__What you should do__
Go through the material below, noting each line where the string "CIRCLE" appears, and give only the total.

__Provided information__
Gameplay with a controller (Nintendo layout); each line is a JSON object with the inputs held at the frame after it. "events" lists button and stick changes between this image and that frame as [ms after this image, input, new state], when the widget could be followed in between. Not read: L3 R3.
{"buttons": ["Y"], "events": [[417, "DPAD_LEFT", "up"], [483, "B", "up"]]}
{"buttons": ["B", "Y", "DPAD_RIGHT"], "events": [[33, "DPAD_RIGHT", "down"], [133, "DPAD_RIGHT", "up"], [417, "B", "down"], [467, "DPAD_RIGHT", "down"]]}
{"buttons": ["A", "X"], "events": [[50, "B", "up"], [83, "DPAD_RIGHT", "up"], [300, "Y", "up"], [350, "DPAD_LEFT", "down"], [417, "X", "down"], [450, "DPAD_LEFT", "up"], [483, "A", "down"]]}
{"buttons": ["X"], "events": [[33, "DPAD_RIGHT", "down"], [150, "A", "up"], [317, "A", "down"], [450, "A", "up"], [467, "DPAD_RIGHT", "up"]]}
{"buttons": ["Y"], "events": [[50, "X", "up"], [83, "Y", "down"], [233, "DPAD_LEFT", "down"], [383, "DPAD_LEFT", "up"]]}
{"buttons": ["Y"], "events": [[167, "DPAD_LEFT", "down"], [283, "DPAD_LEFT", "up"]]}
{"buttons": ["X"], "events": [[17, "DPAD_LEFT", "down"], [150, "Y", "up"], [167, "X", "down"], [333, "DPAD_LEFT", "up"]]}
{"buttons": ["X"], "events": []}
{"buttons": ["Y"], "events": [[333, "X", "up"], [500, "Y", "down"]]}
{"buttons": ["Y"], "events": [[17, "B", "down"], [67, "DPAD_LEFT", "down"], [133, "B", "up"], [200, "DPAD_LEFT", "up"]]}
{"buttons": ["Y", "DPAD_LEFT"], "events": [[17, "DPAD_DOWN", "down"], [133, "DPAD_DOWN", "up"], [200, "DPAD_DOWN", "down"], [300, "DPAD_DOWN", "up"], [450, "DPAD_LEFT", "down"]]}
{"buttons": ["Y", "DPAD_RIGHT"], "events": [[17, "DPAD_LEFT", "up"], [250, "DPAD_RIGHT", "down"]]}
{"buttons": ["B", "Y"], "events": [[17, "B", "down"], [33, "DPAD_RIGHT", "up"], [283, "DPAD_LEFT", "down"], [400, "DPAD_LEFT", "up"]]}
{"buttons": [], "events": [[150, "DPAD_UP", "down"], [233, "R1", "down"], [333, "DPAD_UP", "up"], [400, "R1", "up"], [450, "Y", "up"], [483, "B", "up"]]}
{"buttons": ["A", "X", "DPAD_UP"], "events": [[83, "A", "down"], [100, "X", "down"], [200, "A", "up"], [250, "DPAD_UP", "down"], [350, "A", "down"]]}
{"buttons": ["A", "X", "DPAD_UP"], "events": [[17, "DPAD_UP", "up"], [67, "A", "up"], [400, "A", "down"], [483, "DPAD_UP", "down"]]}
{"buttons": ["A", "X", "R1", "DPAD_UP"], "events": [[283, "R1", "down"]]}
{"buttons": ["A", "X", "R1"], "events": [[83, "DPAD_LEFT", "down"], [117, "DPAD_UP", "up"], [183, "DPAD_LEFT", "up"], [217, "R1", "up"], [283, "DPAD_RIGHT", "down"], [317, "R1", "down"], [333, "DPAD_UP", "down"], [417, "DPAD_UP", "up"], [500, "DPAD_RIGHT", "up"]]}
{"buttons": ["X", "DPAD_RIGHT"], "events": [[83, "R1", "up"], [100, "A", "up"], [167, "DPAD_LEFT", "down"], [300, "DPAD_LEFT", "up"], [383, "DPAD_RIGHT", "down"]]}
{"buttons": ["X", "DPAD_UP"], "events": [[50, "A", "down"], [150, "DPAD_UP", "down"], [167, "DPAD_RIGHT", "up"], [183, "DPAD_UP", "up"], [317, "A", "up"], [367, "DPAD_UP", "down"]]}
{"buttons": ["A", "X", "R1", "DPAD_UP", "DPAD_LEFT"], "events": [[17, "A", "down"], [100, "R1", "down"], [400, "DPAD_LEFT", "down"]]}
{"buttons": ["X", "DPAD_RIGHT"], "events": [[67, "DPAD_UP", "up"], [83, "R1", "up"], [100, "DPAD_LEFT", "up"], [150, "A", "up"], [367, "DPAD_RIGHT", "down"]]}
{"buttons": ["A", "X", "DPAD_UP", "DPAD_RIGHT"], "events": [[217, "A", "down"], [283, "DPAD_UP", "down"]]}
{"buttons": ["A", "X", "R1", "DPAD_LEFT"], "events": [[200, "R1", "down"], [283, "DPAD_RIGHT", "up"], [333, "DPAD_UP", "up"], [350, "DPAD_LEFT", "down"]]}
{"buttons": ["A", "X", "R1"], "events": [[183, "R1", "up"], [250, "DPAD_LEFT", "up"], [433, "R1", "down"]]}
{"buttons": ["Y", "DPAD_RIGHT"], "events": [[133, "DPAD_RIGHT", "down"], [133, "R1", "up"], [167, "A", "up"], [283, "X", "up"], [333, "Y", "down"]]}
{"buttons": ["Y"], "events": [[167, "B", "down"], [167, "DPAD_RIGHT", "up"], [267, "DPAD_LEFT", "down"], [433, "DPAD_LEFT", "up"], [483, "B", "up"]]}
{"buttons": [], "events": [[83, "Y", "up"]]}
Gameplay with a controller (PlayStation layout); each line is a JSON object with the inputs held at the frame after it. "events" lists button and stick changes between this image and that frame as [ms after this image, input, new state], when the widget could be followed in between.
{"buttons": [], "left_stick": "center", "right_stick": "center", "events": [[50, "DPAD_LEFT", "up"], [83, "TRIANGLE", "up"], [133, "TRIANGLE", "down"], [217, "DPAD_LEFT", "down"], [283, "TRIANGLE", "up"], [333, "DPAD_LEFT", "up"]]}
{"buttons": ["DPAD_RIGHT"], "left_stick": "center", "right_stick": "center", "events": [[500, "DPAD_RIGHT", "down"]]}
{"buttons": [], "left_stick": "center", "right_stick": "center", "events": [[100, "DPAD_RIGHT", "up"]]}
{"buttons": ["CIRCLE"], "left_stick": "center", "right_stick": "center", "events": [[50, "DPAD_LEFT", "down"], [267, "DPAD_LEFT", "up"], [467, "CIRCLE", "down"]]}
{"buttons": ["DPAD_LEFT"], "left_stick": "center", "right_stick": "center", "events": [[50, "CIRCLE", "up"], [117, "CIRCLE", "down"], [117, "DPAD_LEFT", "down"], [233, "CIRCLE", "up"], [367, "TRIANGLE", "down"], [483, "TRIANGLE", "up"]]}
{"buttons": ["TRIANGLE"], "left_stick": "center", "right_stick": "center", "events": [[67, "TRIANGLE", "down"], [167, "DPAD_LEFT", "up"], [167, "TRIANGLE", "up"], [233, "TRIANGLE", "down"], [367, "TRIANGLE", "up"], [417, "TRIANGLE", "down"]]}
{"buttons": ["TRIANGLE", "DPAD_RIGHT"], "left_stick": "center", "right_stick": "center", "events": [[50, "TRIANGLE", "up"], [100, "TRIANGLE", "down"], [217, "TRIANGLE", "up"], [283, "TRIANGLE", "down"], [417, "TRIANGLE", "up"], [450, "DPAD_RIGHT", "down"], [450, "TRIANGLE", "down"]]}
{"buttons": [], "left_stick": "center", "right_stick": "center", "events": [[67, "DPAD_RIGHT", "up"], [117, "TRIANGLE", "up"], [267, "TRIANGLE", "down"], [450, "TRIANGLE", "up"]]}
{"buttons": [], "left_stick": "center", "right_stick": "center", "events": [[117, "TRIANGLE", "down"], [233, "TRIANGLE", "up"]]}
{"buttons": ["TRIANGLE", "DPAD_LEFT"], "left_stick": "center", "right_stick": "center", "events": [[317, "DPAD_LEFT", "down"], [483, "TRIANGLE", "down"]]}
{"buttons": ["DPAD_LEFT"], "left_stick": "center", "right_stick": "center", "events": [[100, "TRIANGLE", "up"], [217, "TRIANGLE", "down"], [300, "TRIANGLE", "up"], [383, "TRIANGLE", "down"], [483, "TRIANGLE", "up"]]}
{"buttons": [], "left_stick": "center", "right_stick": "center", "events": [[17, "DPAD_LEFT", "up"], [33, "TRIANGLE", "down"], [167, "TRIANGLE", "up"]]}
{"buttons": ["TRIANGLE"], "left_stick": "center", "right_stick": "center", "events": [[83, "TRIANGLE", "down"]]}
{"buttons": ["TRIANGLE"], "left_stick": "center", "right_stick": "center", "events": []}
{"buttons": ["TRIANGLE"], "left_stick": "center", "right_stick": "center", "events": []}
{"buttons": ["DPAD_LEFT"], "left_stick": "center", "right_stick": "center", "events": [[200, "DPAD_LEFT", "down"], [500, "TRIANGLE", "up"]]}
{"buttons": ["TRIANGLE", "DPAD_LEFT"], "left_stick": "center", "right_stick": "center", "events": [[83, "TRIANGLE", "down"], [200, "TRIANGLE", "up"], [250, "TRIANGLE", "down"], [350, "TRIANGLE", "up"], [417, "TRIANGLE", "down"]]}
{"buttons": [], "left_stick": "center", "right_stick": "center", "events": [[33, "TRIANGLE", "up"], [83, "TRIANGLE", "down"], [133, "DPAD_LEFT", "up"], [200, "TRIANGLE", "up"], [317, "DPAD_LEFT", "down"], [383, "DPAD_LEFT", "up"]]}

__Task response__
2